**Kaynak metin**
>>>>

Küçük bir şadırvanda şakırdayan su.
Orhan zamanından kalma bir duvar...
Onunla bir yaşta ihtiyar çınar
Eliyor dört yana sakin bir günü
Bir rüyadan arta kalmanın hüznü
İçinden gülüyor bana derinden.
Yüzlerce çeşmenin serinliğinden
Ovanın yeşili göğün mavisi
Ve mimarilerin en ilahisi.
Ahmet Hamdi Tanpınar
Ahmet Hamdi'nin "Bursa'da Zaman" şiiri böyle başlar. Bursa'nın tarihi ve turistik yerlerinde gezdirir okuyucusunu. Benim bu hafta sonu Bursa'da geçirdiğim zaman turistik bir geziden daha çok bir keşif gezisine yönelikti. Öncelikli amaç sevgilinin çalıştığı ve yaşadığı yerleri teftiş etmekti. Bu yüzden Bursa'nın asıl görülmesi gereken yerleri bir sonraki geziye bırakıldı, bu demektir ki bir iki Bursa yazısı daha yazılacak.

<<<<

**Görev yönergeleri**
[1] Bursa yazısının şiir bölümünde hangi dizeler nokta ya da üç noktayla biter?
[2] Bursa yazısını son cümlesinden sonra kaldığı yerden devam ettirir misin?

**Verilen satırlar**
>>>>

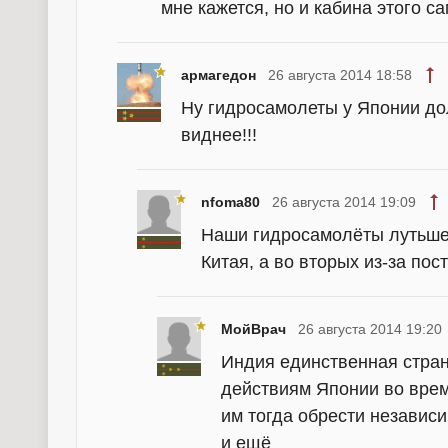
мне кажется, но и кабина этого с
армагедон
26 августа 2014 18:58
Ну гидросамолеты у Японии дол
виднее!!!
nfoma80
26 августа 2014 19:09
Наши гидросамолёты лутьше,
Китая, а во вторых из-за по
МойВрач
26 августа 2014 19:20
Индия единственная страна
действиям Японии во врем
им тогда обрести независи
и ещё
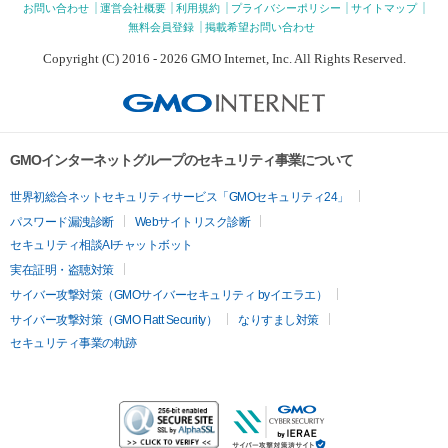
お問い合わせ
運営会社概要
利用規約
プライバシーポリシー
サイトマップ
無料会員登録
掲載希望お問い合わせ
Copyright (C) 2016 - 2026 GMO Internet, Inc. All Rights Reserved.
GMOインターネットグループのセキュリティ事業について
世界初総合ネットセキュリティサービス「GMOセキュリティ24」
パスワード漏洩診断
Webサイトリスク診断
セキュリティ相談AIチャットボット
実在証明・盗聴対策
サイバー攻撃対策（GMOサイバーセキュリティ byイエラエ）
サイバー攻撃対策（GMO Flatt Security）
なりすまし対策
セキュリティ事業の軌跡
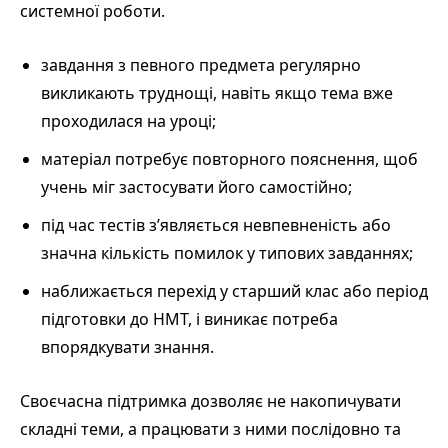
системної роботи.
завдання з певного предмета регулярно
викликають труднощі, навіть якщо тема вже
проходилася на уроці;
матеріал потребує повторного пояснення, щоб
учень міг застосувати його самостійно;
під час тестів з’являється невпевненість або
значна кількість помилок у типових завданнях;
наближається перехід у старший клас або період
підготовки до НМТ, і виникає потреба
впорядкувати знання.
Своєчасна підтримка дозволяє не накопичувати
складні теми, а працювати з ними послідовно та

<<<<
>>>>

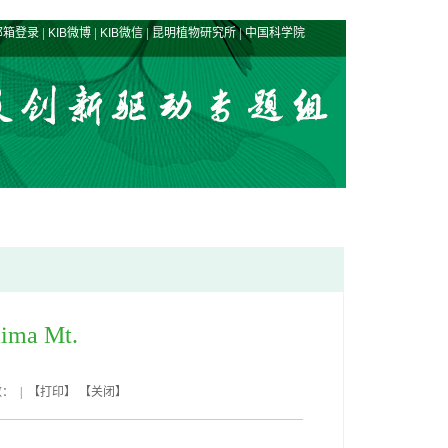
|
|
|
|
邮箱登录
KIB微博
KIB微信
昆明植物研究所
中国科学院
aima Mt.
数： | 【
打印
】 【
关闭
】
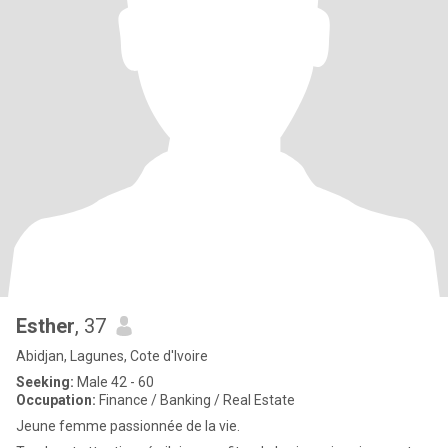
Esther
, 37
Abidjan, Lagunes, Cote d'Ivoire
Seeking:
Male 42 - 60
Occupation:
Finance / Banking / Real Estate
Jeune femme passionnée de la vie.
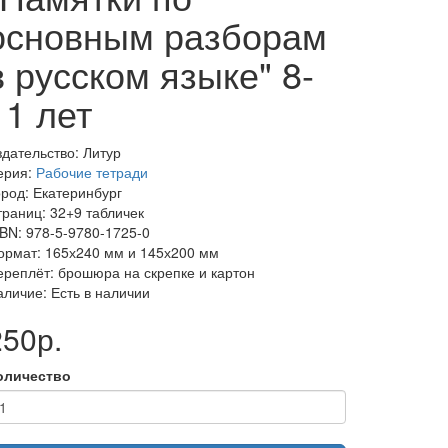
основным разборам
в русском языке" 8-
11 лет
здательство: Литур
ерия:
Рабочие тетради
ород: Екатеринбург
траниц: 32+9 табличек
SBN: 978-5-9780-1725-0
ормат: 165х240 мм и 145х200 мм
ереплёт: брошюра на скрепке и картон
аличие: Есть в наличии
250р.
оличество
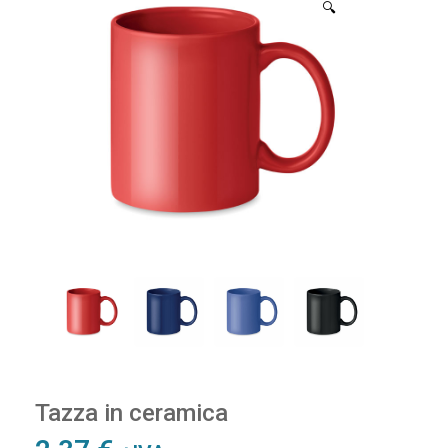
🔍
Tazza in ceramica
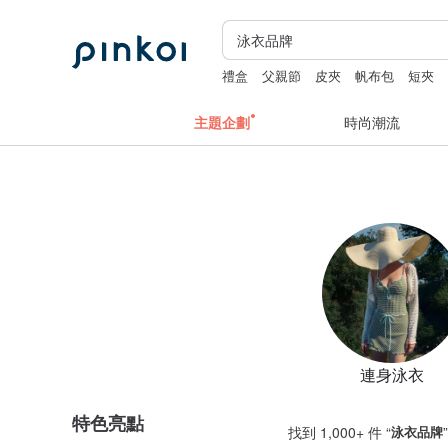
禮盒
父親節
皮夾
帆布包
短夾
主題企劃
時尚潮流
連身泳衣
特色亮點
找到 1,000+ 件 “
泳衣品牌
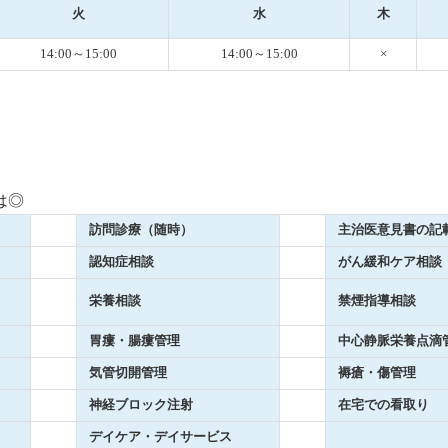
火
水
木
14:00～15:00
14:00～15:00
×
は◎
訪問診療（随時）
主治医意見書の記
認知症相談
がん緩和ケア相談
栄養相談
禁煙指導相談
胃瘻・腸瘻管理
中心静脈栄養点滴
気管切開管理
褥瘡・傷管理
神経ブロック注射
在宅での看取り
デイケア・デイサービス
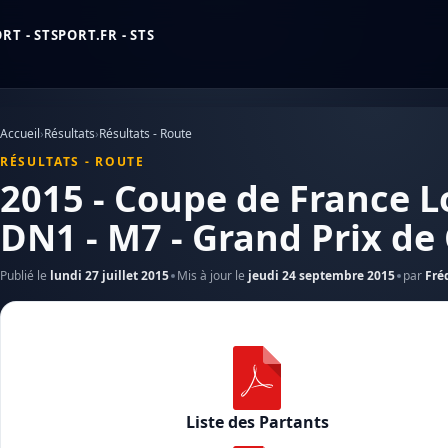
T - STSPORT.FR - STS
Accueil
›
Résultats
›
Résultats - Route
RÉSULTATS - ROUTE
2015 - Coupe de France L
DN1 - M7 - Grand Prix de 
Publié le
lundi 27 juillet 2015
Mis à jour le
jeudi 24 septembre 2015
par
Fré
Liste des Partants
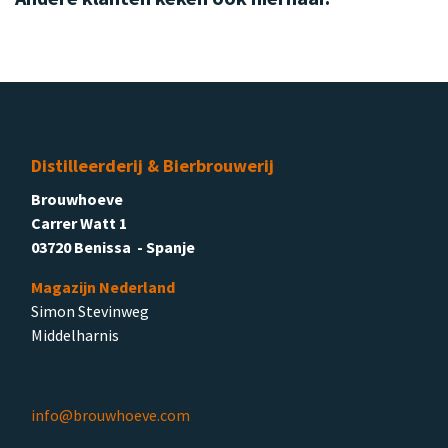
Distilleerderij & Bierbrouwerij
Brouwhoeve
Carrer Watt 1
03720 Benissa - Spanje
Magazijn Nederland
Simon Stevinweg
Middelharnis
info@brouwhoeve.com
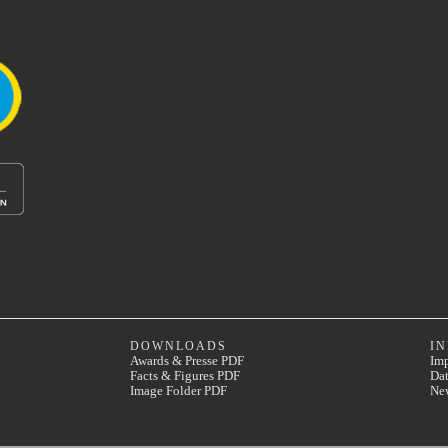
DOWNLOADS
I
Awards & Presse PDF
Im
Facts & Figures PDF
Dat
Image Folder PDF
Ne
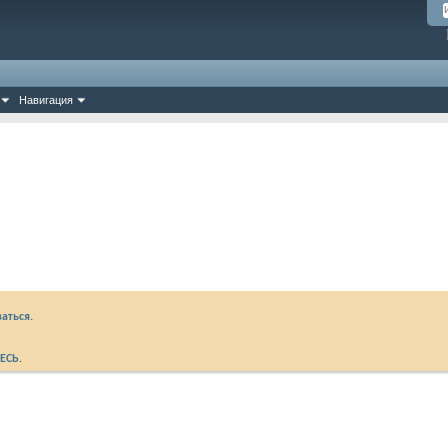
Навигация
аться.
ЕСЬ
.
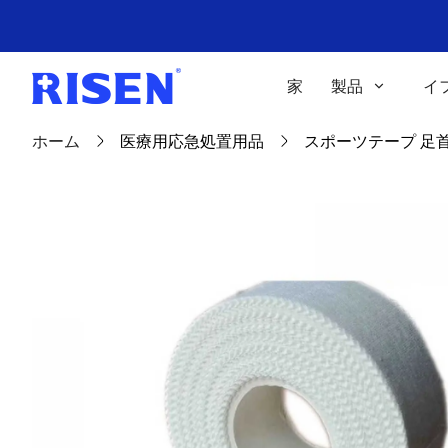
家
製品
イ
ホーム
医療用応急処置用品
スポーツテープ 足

<<<<
>>>>

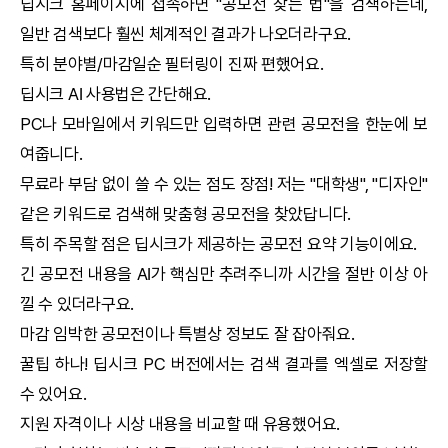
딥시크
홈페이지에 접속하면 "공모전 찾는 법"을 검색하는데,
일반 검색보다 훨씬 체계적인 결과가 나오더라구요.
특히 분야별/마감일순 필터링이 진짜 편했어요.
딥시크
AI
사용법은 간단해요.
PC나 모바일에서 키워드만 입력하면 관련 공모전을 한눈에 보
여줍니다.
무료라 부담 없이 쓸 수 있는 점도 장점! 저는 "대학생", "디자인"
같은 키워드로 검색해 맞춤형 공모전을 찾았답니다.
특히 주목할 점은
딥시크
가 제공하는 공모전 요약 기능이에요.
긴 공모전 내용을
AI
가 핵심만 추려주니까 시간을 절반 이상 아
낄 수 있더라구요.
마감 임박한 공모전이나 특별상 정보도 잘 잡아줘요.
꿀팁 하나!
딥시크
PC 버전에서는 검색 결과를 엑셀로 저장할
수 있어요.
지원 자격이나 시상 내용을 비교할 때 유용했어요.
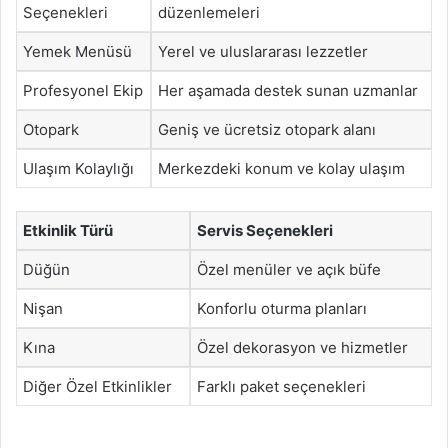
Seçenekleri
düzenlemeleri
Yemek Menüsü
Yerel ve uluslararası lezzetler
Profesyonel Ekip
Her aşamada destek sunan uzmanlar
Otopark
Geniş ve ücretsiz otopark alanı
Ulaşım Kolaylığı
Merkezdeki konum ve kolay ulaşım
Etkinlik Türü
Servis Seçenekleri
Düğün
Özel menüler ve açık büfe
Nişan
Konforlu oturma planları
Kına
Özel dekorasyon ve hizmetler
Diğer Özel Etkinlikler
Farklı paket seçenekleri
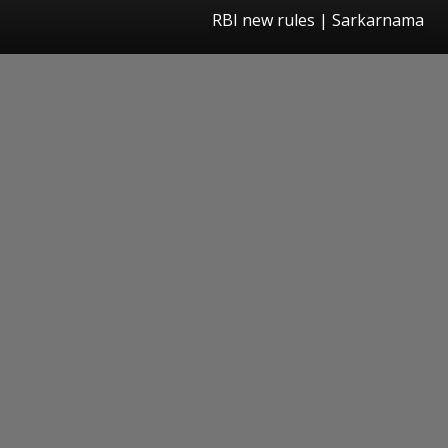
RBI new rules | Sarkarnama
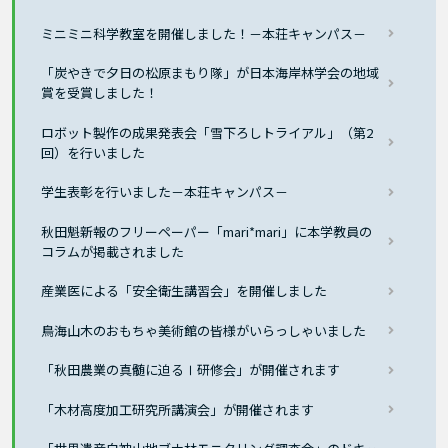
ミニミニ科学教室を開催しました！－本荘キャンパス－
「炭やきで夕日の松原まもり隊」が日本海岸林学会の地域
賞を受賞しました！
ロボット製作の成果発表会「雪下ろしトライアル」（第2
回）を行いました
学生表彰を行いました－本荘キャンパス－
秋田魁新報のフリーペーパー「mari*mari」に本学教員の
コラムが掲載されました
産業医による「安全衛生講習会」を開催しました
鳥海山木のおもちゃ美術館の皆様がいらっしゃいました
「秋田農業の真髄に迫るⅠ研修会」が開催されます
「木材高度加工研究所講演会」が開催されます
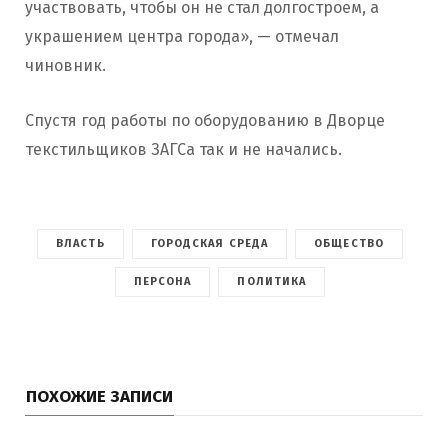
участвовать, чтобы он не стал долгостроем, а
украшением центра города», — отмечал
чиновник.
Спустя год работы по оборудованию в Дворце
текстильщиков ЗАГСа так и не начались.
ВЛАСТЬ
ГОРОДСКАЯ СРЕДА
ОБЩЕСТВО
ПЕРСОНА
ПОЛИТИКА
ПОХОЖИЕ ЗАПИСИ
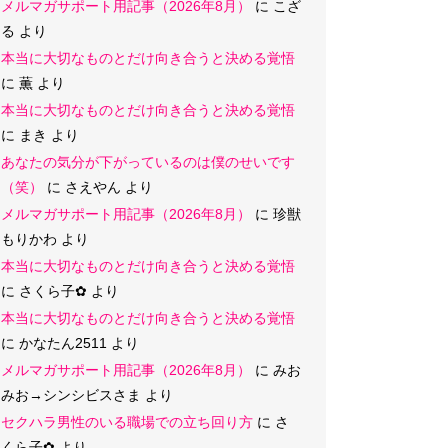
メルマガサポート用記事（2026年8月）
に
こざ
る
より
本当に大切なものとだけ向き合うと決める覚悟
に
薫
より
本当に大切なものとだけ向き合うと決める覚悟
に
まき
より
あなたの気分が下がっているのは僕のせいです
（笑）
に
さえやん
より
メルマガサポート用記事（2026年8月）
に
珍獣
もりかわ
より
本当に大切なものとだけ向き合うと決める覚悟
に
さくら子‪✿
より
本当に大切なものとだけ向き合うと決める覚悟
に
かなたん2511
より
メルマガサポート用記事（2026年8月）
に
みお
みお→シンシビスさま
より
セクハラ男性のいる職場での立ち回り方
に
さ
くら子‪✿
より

<<<<

**Görev sonuçları**
[1]
- Küçük bir şadırvanda şakırdayan su.
- Orhan zamanından kalma bir duvar...
- İçinden gülüyor bana derinden.
- Ve mimarilerin en ilahisi.

[2]
Gezimiz cumartesi sabahı 7:00 Pendik-Yalova feribotu ile başladı. Bu yolu tercih etmek daha mantıklı çünkü doğrudan Yalova'nın içine iniliyor ve daha az araba kullanılıyor. Daha önce Yalova-Bursa arasında araba kullanmamıştım, rampalı yollarda biraz tırstım. Allahtan sabah erken saatti de yollarda fazla araba yoktu. Biraz daha uzun yol pratiği yapmalı. Bir kenara yazalım.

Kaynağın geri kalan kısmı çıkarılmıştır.